The Middleby Corporation (MIDD) is another company tied to the retail sector which has seen its stock improve significantly over the past few months. In March, investors were panicking and selling stock as fast as they could pushing the price to a low of $20.45. Since that time, the stock has rebounded to reach a high of $50 - nearly a 150% return in a few short months. That’s quite an incredible gain for a boring company which makes ovens for restaurants and food processing customers.
Despite the sharp rise in the stock, earnings for the current year are actually expected to come in below last year’s levels with an expected EPS of $3.40. While operating profitably in this market is certainly positive for any company, the stock currently trades at nearly 14 times earnings, which is a bit rich for this company which has limited growth capabilities.
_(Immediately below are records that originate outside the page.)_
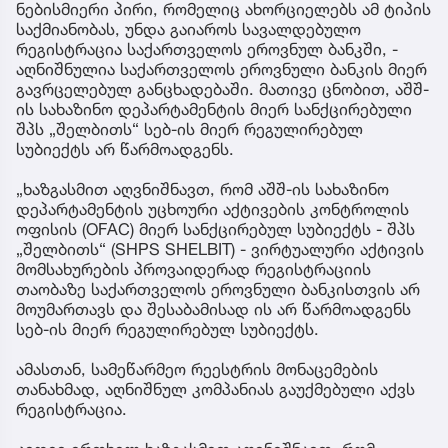
ნებისმიერი პირი, რომელიც ახორციელებს ამ ტიპის
საქმიანობას, უნდა გაიაროს სავალდებულო
რეგისტრაცია საქართველოს ეროვნულ ბანკში, -
აღნიშნულია საქართველოს ეროვნული ბანკის მიერ
გავრცელებულ განცხადებაში. მათივე ცნობით, აშშ-
ის სახაზინო დეპარტამენტის მიერ სანქცირებული
შპს „შელბითს“ სებ-ის მიერ რეგულირებულ
სუბიექტს არ წარმოადგენს.
„ხაზგასმით აღვნიშნავთ, რომ აშშ-ის სახაზინო
დეპარტამენტის უცხოური აქტივების კონტროლის
ოფისის (OFAC) მიერ სანქცირებულ სუბიექტს - შპს
„შელბითს“ (SHPS SHELBIT) - ვირტუალური აქტივის
მომსახურების პროვაიდერად რეგისტრაციის
თაობაზე საქართველოს ეროვნული ბანკისთვის არ
მოუმართავს და შესაბამისად ის არ წარმოადგენს
სებ-ის მიერ რეგულირებულ სუბიექტს.
ამასთან, სამეწარმეო რეესტრის მონაცემების
თანახმად, აღნიშნულ კომპანიას გაუქმებული აქვს
რეგისტრაცია.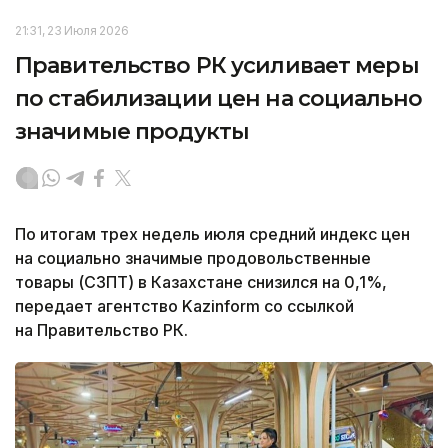
21:31, 23 Июля 2026
Правительство РК усиливает меры
по стабилизации цен на социально
значимые продукты
По итогам трех недель июля средний индекс цен
на социально значимые продовольственные
товары (СЗПТ) в Казахстане снизился на 0,1%,
передает агентство Kazinform со ссылкой
на Правительство РК.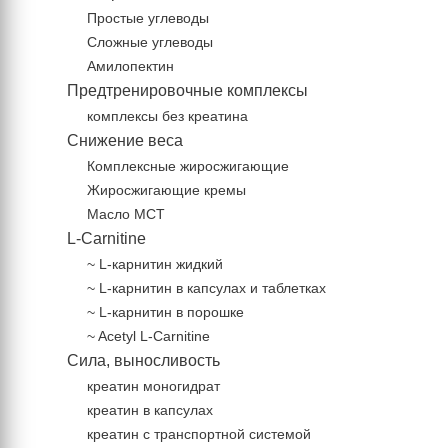
Простые углеводы
Сложные углеводы
Амилопектин
Предтренировочные комплексы
комплексы без креатина
Снижение веса
Комплексные жиросжигающие
Жиросжигающие кремы
Масло МСТ
L-Carnitine
~ L-карнитин жидкий
~ L-карнитин в капсулах и таблетках
~ L-карнитин в порошке
~ Acetyl L-Carnitine
Сила, выносливость
креатин моногидрат
креатин в капсулах
креатин с транспортной системой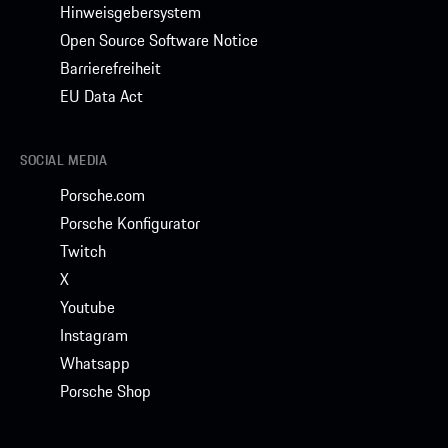
Hinweisgebersystem
Open Source Software Notice
Barrierefreiheit
EU Data Act
SOCIAL MEDIA
Porsche.com
Porsche Konfigurator
Twitch
X
Youtube
Instagram
Whatsapp
Porsche Shop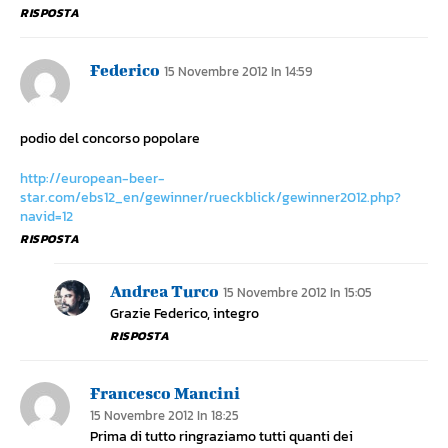
RISPOSTA
Federico
15 Novembre 2012 In 14:59
podio del concorso popolare
http://european-beer-
star.com/ebs12_en/gewinner/rueckblick/gewinner2012.php?
navid=12
RISPOSTA
Andrea Turco
15 Novembre 2012 In 15:05
Grazie Federico, integro
RISPOSTA
Francesco Mancini
15 Novembre 2012 In 18:25
Prima di tutto ringraziamo tutti quanti dei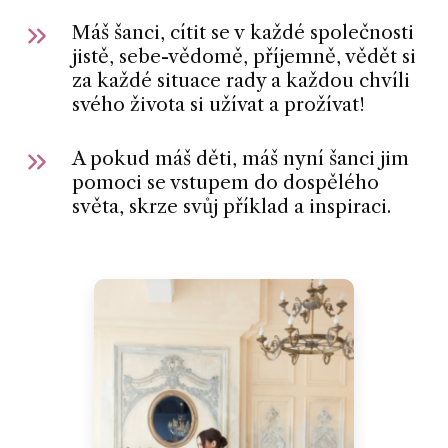
Máš šanci, cítit se v každé společnosti
jistě, sebe-vědomě, příjemně, vědět si
za každé situace rady a každou chvíli
svého života si užívat a prožívat!
A pokud máš děti, máš nyní šanci jim
pomoci se vstupem do dospělého
světa, skrze svůj příklad a inspiraci.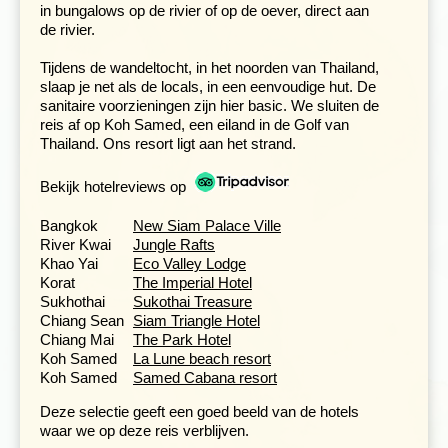
in bungalows op de rivier of op de oever, direct aan
de rivier.
Tijdens de wandeltocht, in het noorden van Thailand,
slaap je net als de locals, in een eenvoudige hut. De
sanitaire voorzieningen zijn hier basic. We sluiten de
reis af op Koh Samed, een eiland in de Golf van
Thailand. Ons resort ligt aan het strand.
Bekijk hotelreviews op
Sukhothai zelf was van 1238 tot 1350 de hoofdstad van
Thailand. Het Sukhothai Historical Park heeft een
Bangkok
New Siam Palace Ville
imposant
complex van tempels
die over een groot
River Kwai
Jungle Rafts
terrein zijn verspreid. De tempels in de stad en in de
Khao Yai
Eco Valley Lodge
omgeving staan op de werelderfgoedlijst van UNESCO.
Korat
The Imperial Hotel
Samen met een lokale gids fiets je door het park, de
Sukhothai
Sukothai Treasure
ideale manier om de mooie tempels te bewonderen. Wil
Chiang Sean
Siam Triangle Hotel
je even ontspannen dan kun je wat drinken bij het café in
Chiang Mai
The Park Hotel
het park en genieten van het uitzicht over de tempels. Je
Koh Samed
La Lune beach resort
kunt de fietstocht ook combineren met een tuktuk-toer
Koh Samed
Samed Cabana resort
over het platteland. Een leuke excursie waarbij je de
stad uit gaat, geniet van het mooie landschap en een
Deze selectie geeft een goed beeld van de hotels
goed beeld krijgt van het dagelijkse leven.
waar we op deze reis verblijven.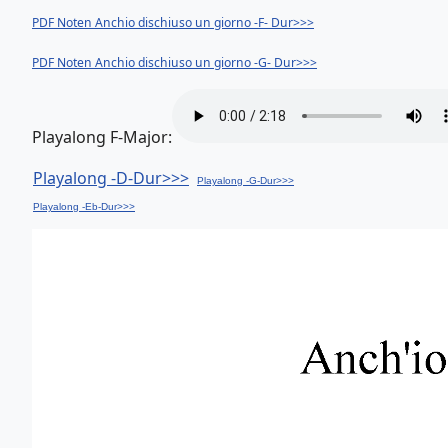
PDF Noten Anchio dischiuso un giorno -F- Dur>>>
PDF Noten Anchio dischiuso un giorno -G- Dur>>>
Playalong F-Major:
Playalong -D-Dur>>>
Playalong -G-Dur>>>
Playalong -Eb-Dur>>>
One metric that investors may have been excited about is the latest sales figures for the first quarter. Middleby actually saw its sales increase by 13% to a total of $181.5 million which initially looks fairly bullish. However, the sales increase was largely due to an acquisition of TurboChef. So essentially Middleby paid $116.1 million in cash, plus another $45 million in stock in order to generate that bit of additional revenue.
This credit line actually has an issue more concerning than the variable rate. The entire line actually matures in December of 2012 - a bit over three years away. While three years may seem like an eternity, the economic recovery is expected to take some time and will not likely be very robust in the early stages. If we get a few quarters farther down the road and financing for companies like Middleby is not readily available, institutional investors could become uncomfortable with this debt level and begin to pair back or liquidate positions. The result could be a sharply lower stock price.
Middleby stock recently broke out of a consolidation just below $50. That breakout is now in question as the stock moves lower with this weak market. Investors who bought on this new high are more likely to get cold feet than investors who bought earlier this spring. While stocks must follow economic and fundamental measures over the long-term, patterns like a false breakout can often drive sharp short-term moves and give traders an opportunity for quick profits.
I would recommend traders who are uncomfortable with the current retail environment to consider MIDD as an attractive short opportunity. The stock could easily trade back to the $30 area where it was consolidating before the fear began at the beginning of this year. A tight stop above $50 would help to cut risk in this short position. The company does not pay a dividend which likely makes it even more vulnerable to a drop as value investors usually prefer to be paid a yield while they wait for the stock to move in their favor. In short, the picture looks risky and I would advise against investing in the name right now.
Disclosure: Author does not have a position in MIDD.